Many Episcopal congregations are in the midst of the final decisions from their annual budgets and getting ready for the Annual meeting. What to pay the clergy is always a major question, given the clergy salaries are usually the single largest line item in a congregation’s budget. There’s a wide variance in most dioceses between what clergy make and there are different ways of working out guidelines, if they exist at all. But what about clergy in other denominations? What do their average salaries look like?
An article on the Huffinton Post religion site details average salaries for various faith groups:
“Among the leaders of the world’s major religions, rabbis tend to have higher annual salaries than their Catholic, Christian and Muslim counterparts, according to a new report by Slate.
Both Reform and Conservative rabbis earn an estimated average annual salary of around $140,000, while the median salary for full-time pastors at Protestant churches was just $40,000, the Jewish Daily Forward reports. Catholic priests and Muslim imams make even less, with average salaries of about $25,000 and $30,000 per year, respectively.”

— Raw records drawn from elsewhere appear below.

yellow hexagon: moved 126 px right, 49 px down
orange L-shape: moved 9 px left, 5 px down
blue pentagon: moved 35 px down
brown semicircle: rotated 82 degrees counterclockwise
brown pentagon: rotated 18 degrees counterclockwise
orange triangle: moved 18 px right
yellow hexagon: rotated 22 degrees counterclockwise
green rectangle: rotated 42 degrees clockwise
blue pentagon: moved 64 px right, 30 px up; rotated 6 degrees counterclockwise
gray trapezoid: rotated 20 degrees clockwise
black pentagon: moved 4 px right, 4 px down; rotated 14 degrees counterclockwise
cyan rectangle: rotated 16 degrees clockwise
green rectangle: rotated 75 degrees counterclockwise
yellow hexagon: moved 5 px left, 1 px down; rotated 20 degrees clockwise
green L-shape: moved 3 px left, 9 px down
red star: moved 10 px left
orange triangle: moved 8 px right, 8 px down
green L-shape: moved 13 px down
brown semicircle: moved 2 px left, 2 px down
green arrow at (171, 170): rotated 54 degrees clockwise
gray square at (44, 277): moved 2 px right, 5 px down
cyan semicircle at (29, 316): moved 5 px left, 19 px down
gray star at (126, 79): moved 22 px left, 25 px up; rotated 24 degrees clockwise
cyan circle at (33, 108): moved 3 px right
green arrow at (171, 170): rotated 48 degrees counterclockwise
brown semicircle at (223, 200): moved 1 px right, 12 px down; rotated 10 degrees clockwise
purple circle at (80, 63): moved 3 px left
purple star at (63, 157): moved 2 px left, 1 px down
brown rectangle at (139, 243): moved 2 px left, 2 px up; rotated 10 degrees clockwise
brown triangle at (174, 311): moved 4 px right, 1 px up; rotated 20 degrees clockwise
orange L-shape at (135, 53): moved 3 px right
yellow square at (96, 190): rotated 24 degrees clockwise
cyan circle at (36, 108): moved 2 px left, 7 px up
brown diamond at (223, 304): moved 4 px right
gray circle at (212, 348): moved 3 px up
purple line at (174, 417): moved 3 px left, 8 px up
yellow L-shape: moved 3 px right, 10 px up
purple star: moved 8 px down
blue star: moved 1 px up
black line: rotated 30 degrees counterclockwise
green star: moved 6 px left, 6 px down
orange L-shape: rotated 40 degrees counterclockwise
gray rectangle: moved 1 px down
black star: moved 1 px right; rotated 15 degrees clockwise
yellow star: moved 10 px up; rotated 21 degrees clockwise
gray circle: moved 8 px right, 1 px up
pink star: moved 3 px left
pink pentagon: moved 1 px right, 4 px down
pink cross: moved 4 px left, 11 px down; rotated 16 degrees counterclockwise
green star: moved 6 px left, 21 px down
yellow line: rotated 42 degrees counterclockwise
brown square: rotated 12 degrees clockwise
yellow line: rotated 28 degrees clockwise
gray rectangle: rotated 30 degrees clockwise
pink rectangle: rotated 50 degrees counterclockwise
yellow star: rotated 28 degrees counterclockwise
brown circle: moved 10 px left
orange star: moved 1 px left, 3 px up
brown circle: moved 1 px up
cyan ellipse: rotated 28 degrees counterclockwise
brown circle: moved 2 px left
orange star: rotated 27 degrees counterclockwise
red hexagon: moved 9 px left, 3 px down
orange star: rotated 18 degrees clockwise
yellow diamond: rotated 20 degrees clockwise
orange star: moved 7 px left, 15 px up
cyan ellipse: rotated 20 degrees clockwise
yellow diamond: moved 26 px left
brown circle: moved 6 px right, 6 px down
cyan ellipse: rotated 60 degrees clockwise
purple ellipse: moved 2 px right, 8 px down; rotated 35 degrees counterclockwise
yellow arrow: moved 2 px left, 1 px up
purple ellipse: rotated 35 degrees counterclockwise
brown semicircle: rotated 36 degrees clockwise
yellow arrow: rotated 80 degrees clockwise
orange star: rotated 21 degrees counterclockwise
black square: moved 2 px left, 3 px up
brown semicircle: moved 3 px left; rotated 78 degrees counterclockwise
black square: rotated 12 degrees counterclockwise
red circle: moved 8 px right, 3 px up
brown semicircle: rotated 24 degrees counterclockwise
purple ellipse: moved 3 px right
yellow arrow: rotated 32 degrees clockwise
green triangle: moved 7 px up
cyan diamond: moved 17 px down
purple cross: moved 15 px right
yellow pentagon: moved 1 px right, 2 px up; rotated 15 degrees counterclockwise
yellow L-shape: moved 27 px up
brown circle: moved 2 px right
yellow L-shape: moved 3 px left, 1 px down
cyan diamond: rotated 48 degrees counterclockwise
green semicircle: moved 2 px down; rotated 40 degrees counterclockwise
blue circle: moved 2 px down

There’s no mention in the article if these numbers include housing allowances, or cash-equivalents for housing provided allowances. That’s probably particularly significant for the Roman Catholic clergy.
For evangelical churches the numbers are little harder to describe. Some clergy make millions, Megachurch senior pastors make an average of nearly $150,000, but there are many more clergy who are working full time jobs so that they can be available for their small congregations.
There’s been a surge in enrollment in Rabbinical schools apparently.